Start of Document passage

Does running a Marshall designed for 110 V into a 120 volt outlet really make a difference?

Discussion in 'Marshall Amps' started by 1956tvmodel, Jan 23, 2021.

  1. 1956tvmodel

    1956tvmodel Active Member

    Joined:
    Jan 30, 2009
    Messages:
    128
    Likes Received:
    141
    Justy wondering if the difference of 10 volts make any difference on tone. I noticed on my Reissue JCM 800 2203x it is designed to run at 110 volts and my wall outlets are running at 120 and sometimes a couple volts over. Would that make any difference tone wise. I know they make the Brown Box which regulates voltage coming out of the wall. Just curious. Thanks
     
  2. ken361

    ken361 Well-Known Member

    Joined:
    Aug 30, 2009
    Messages:
    4,038
    Likes Received:
    4,000
    Location:
    detroit rock city
    I know the old amps were designed to run at 110v I say it should sound a bit smoother. I use a voltage regulator now from Apec.
     
    Dan Sing and Mitchell Pearrow like this.
  3. Old Punker

    Old Punker Well-Known Member

    Joined:
    Jun 17, 2020
    Messages:
    583
    Likes Received:
    1,405
    Location:
    Ontario, Canada
    From Wikipedia:

    "In the United States and Canada, national standards specify that the nominal voltage at the source should be 120 V and allow a range of 114 V to 126 V (RMS) (−5% to +5%). Historically 110 V, 115 V and 117 V have been used at different times and places in North America."

    In Britain, where your amp is made, their voltage is 230V, and they are aware what our voltage is and probably designed the amp to run at that voltage. Probably just copied over the nameplate rating (110 V) from the original without even thinking about it.
     
  4. Matthews Guitars

    Matthews Guitars Well-Known Member

    Joined:
    Aug 17, 2019
    Messages:
    3,112
    Likes Received:
    4,670
    All the voltages in the amp track with the line voltages. (Since there are no voltage regulators in the "classic" JMP models.) So the whole amp and all its voltages are running
    almost 10 percent over their optimal values. This is probably why many Marshalls have a reputation for blowing up during a gig.

End of Document passage
Start of Dataset excerpts

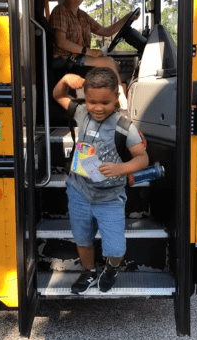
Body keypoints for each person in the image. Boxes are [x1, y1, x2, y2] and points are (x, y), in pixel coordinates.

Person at [52, 67, 149, 294]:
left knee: (115, 248)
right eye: (91, 101)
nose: (97, 107)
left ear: (116, 97)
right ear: (85, 97)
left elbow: (142, 158)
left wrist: (120, 168)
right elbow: (58, 95)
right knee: (83, 238)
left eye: (105, 102)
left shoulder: (125, 127)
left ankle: (111, 269)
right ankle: (89, 272)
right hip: (79, 191)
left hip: (110, 197)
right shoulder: (81, 113)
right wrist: (65, 78)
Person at [50, 0, 138, 105]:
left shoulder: (82, 16)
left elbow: (106, 31)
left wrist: (126, 18)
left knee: (115, 64)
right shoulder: (60, 11)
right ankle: (122, 104)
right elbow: (61, 41)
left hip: (78, 58)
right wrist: (88, 51)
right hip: (65, 61)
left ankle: (105, 102)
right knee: (108, 62)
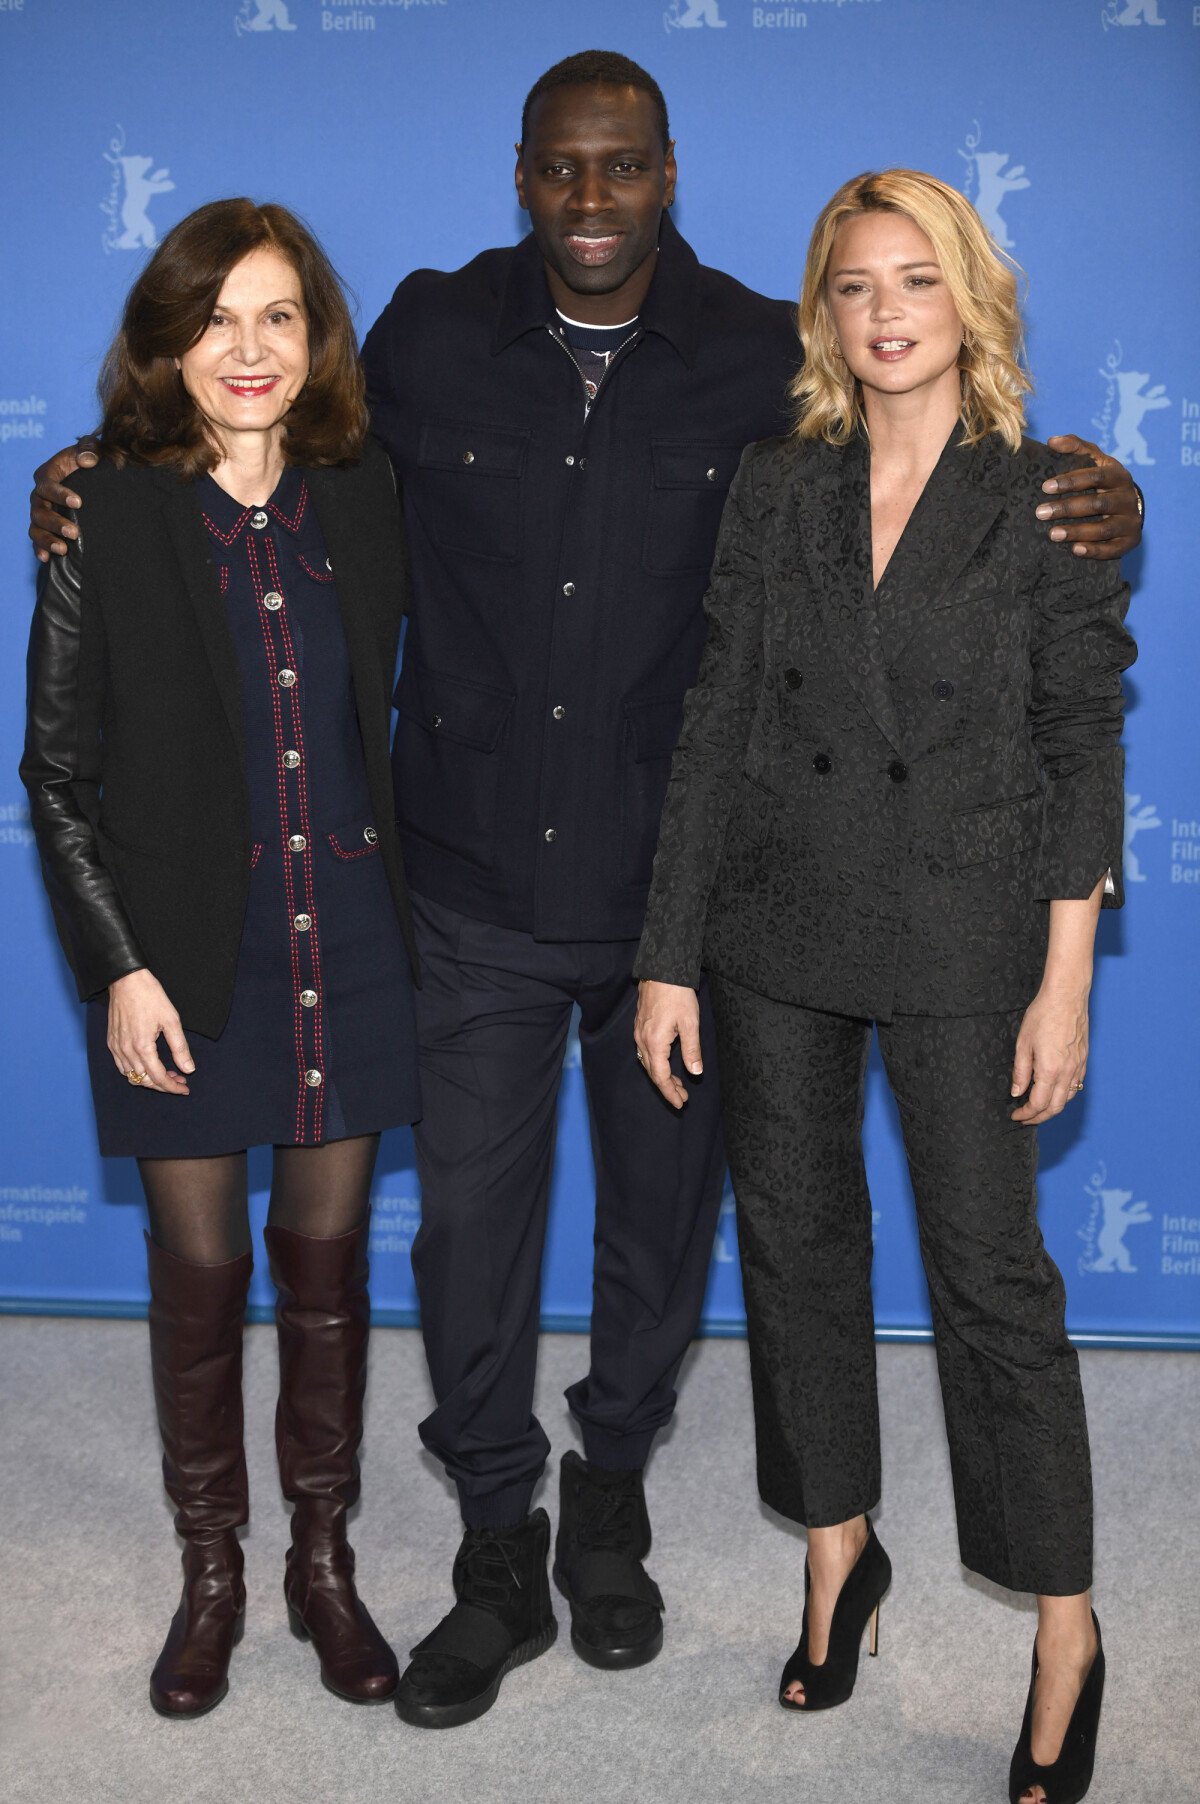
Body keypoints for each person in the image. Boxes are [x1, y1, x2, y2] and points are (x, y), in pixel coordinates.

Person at [28, 52, 1144, 1732]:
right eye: (564, 168)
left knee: (661, 1236)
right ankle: (497, 1536)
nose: (594, 198)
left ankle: (609, 1495)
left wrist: (1094, 492)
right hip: (465, 888)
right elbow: (269, 445)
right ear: (524, 176)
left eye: (624, 167)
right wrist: (90, 487)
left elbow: (906, 465)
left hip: (685, 911)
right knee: (469, 1242)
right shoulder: (421, 336)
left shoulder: (771, 357)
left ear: (670, 172)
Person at [633, 168, 1135, 1803]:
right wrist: (668, 952)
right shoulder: (779, 483)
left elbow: (1078, 745)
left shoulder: (1049, 495)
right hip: (775, 919)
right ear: (823, 314)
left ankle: (1065, 1626)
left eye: (916, 278)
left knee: (994, 1287)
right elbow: (715, 723)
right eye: (855, 285)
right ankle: (838, 1546)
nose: (886, 311)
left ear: (968, 299)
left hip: (960, 931)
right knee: (796, 1247)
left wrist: (1064, 980)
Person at [21, 199, 420, 1719]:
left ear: (317, 340)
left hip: (355, 942)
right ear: (167, 341)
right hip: (179, 962)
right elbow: (55, 776)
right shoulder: (99, 511)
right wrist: (117, 966)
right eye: (215, 318)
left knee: (325, 1276)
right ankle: (215, 1573)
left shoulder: (367, 493)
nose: (246, 349)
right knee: (200, 1273)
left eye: (279, 317)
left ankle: (325, 1561)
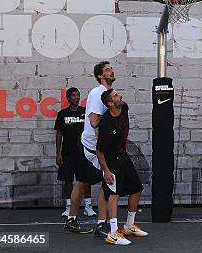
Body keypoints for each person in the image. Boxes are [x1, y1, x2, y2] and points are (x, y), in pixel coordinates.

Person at [64, 61, 113, 237]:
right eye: (108, 70)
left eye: (111, 69)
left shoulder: (108, 94)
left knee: (103, 185)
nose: (111, 71)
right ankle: (73, 220)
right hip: (91, 148)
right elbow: (94, 122)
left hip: (102, 148)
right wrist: (112, 116)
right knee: (84, 182)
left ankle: (100, 223)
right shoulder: (96, 93)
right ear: (100, 75)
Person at [97, 89, 147, 245]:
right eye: (116, 95)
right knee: (114, 194)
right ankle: (113, 233)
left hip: (123, 157)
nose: (121, 96)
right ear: (110, 103)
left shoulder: (123, 107)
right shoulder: (106, 123)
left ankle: (129, 225)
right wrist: (106, 171)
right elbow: (99, 151)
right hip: (110, 161)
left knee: (137, 188)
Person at [54, 87, 95, 217]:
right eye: (73, 95)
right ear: (68, 98)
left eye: (78, 95)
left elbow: (92, 130)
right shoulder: (62, 114)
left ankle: (88, 206)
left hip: (83, 151)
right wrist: (58, 153)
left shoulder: (85, 112)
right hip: (67, 152)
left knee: (85, 179)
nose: (76, 97)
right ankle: (69, 206)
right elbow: (59, 134)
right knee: (68, 179)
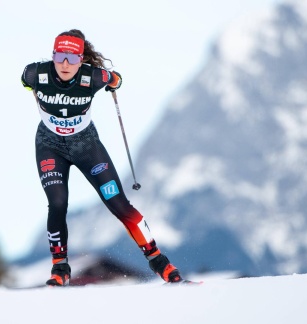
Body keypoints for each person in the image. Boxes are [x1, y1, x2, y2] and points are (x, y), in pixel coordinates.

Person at [21, 29, 188, 286]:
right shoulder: (35, 73)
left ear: (82, 59)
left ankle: (159, 261)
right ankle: (60, 268)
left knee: (118, 203)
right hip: (50, 146)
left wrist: (113, 81)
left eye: (73, 59)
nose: (66, 64)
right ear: (53, 56)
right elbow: (26, 81)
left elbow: (116, 80)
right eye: (61, 57)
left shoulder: (93, 76)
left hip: (86, 146)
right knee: (57, 203)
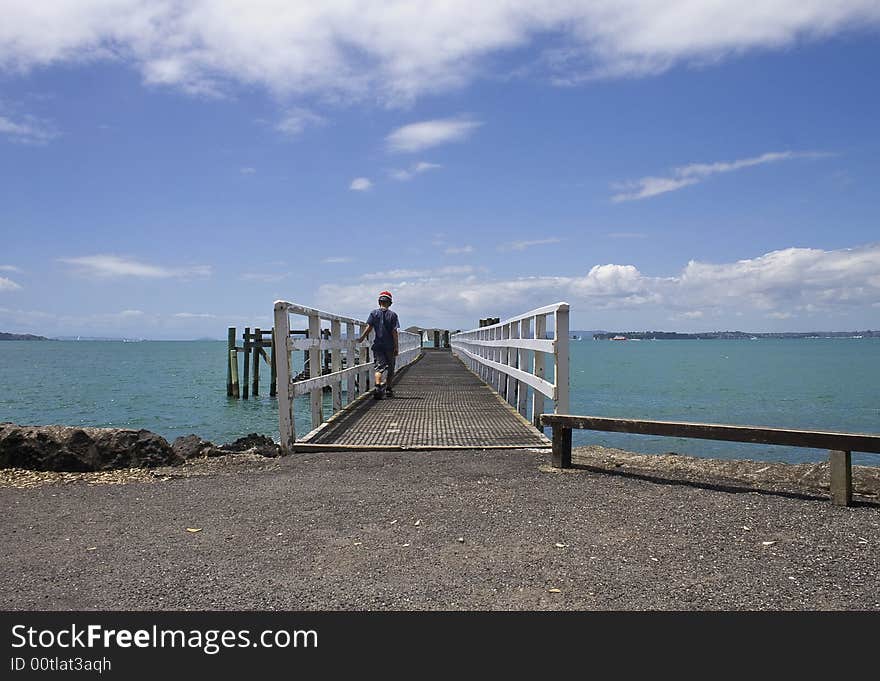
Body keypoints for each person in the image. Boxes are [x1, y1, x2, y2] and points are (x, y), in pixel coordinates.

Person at [357, 290, 399, 399]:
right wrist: (396, 346)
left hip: (378, 345)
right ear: (390, 303)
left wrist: (361, 338)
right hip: (389, 346)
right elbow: (394, 332)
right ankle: (389, 390)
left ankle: (377, 387)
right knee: (390, 368)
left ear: (379, 302)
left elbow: (369, 327)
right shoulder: (393, 315)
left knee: (379, 368)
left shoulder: (374, 313)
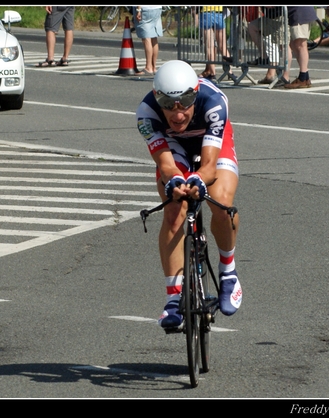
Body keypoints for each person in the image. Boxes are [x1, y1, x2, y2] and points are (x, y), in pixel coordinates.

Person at [135, 60, 242, 331]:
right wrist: (175, 182)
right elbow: (168, 166)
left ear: (195, 93)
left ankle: (228, 271)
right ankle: (173, 299)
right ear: (157, 98)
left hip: (211, 139)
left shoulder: (214, 102)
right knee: (173, 210)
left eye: (184, 102)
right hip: (174, 146)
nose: (177, 113)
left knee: (222, 202)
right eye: (168, 104)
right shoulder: (146, 113)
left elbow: (208, 166)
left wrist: (198, 179)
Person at [282, 6, 317, 89]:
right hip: (296, 13)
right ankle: (305, 77)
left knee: (300, 44)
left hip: (299, 13)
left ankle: (303, 78)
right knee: (294, 44)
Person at [198, 6, 236, 82]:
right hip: (219, 13)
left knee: (209, 46)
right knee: (223, 46)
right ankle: (230, 71)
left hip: (206, 12)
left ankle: (212, 73)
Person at [133, 6, 162, 76]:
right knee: (154, 37)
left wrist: (138, 10)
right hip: (157, 9)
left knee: (146, 38)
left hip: (145, 9)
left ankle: (148, 67)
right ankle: (153, 67)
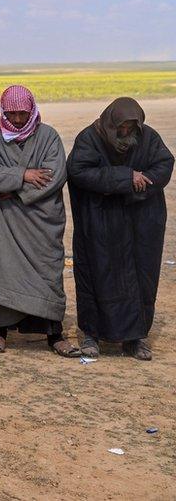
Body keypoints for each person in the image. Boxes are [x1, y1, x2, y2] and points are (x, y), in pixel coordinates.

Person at [0, 85, 79, 357]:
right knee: (1, 271)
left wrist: (15, 190)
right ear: (3, 111)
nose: (18, 120)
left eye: (23, 113)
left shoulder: (48, 137)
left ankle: (53, 333)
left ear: (32, 110)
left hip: (40, 222)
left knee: (48, 272)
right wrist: (22, 175)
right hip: (2, 222)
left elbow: (54, 175)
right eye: (12, 114)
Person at [67, 97, 173, 361]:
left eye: (130, 129)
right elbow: (78, 171)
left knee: (141, 278)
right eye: (121, 129)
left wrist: (140, 183)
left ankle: (135, 338)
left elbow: (164, 164)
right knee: (96, 274)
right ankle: (92, 335)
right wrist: (126, 178)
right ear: (110, 123)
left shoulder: (148, 138)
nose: (125, 134)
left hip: (141, 223)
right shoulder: (90, 138)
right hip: (100, 224)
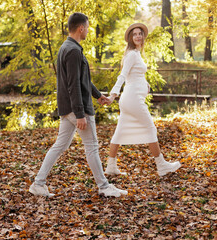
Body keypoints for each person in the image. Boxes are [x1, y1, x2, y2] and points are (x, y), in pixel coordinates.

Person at [29, 12, 128, 197]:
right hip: (77, 108)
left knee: (60, 145)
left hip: (67, 108)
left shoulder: (66, 47)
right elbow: (73, 84)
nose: (88, 31)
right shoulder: (73, 50)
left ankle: (38, 183)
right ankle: (104, 186)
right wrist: (80, 113)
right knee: (91, 146)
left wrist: (98, 95)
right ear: (81, 28)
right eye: (88, 28)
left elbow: (81, 79)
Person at [105, 23, 181, 177]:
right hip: (132, 99)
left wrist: (145, 84)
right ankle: (161, 165)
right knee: (150, 128)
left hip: (131, 98)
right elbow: (123, 75)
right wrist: (113, 94)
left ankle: (110, 166)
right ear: (130, 38)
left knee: (119, 133)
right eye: (135, 34)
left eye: (140, 33)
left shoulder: (137, 54)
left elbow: (136, 75)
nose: (138, 36)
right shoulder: (132, 54)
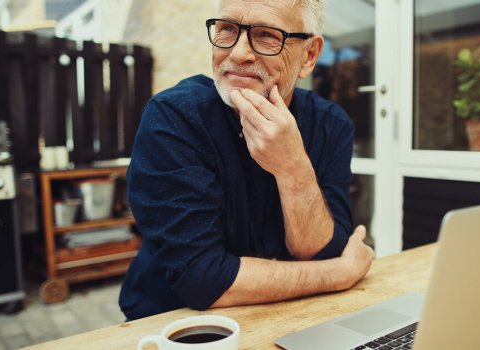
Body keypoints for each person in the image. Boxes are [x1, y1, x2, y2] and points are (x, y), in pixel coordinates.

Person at [119, 0, 375, 320]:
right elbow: (203, 278)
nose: (238, 54)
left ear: (308, 55)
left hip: (293, 314)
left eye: (267, 35)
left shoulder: (330, 124)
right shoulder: (173, 118)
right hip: (175, 324)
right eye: (227, 29)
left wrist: (293, 165)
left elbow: (321, 250)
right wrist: (337, 274)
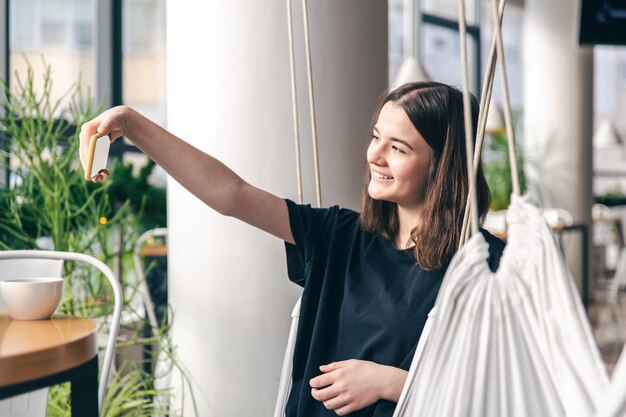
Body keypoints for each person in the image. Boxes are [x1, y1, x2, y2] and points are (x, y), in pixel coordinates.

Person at [79, 81, 505, 416]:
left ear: (443, 164)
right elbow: (231, 194)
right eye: (376, 137)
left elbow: (499, 391)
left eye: (398, 148)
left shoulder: (482, 266)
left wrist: (392, 383)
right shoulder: (338, 235)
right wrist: (133, 125)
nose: (375, 155)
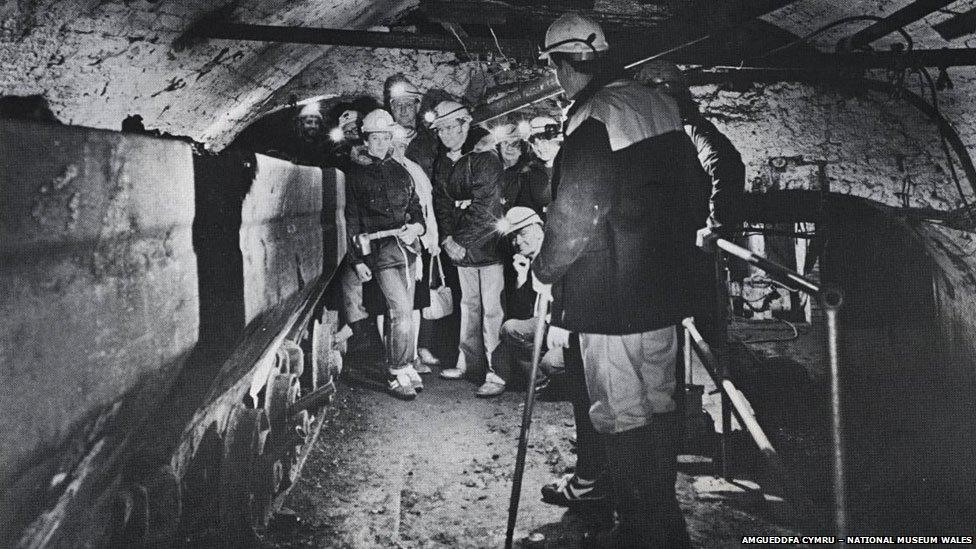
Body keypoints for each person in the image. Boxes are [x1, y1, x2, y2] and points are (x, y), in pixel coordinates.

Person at [533, 12, 709, 548]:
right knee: (658, 404)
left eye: (556, 68)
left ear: (568, 65)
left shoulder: (594, 115)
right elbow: (696, 195)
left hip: (611, 298)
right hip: (660, 294)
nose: (557, 80)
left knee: (619, 412)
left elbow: (574, 213)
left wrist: (545, 272)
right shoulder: (659, 106)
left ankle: (639, 530)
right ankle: (664, 522)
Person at [339, 109, 427, 401]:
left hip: (407, 249)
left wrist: (416, 227)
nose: (380, 142)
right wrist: (357, 260)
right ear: (366, 138)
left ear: (391, 138)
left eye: (385, 137)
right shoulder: (357, 175)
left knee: (407, 309)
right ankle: (396, 370)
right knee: (400, 310)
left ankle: (407, 361)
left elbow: (415, 207)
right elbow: (352, 220)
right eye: (374, 137)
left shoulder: (400, 170)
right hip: (380, 251)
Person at [429, 100, 505, 386]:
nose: (446, 134)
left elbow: (486, 206)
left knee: (492, 309)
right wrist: (448, 238)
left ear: (465, 125)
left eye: (451, 127)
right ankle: (469, 363)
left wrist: (459, 239)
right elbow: (442, 202)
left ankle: (496, 371)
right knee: (469, 305)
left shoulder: (485, 157)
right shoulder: (443, 161)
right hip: (459, 247)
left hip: (487, 245)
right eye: (441, 130)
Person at [479, 207, 568, 399]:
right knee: (510, 329)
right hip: (546, 325)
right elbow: (522, 315)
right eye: (514, 237)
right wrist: (522, 278)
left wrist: (561, 325)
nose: (518, 242)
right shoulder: (529, 261)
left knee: (551, 362)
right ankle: (539, 380)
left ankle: (566, 382)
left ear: (538, 230)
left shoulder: (558, 254)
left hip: (569, 328)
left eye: (523, 234)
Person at [390, 124, 440, 374]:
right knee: (392, 306)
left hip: (417, 244)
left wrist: (432, 237)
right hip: (391, 245)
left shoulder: (415, 169)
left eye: (402, 143)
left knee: (417, 302)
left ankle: (413, 353)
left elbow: (427, 206)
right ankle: (395, 356)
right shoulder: (380, 170)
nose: (398, 147)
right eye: (394, 142)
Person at [384, 75, 441, 179]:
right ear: (392, 108)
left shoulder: (433, 139)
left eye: (409, 105)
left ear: (417, 107)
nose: (403, 110)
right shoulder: (382, 138)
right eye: (398, 105)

End of Dataset excerpts

Prompt:
Say whether each statement below agrees with the forum thread on running a Marshall amp at 120 volts. Answer yes or no for each, and quote the thread's exact deciding words.
(a) The amp named in the first post is a Reissue JCM 800 2203x.
(b) The quoted national standards allow a range of 110 V to 126 V.
(c) One reply states that the "classic" JMP models contain voltage regulators.

Answer to the exercise:
(a) Yes: "on my Reissue JCM 800 2203x it is designed to run at 110 volts"
(b) No: "allow a range of 114 V to 126 V (RMS)"
(c) No: "Since there are no voltage regulators in the "classic" JMP models."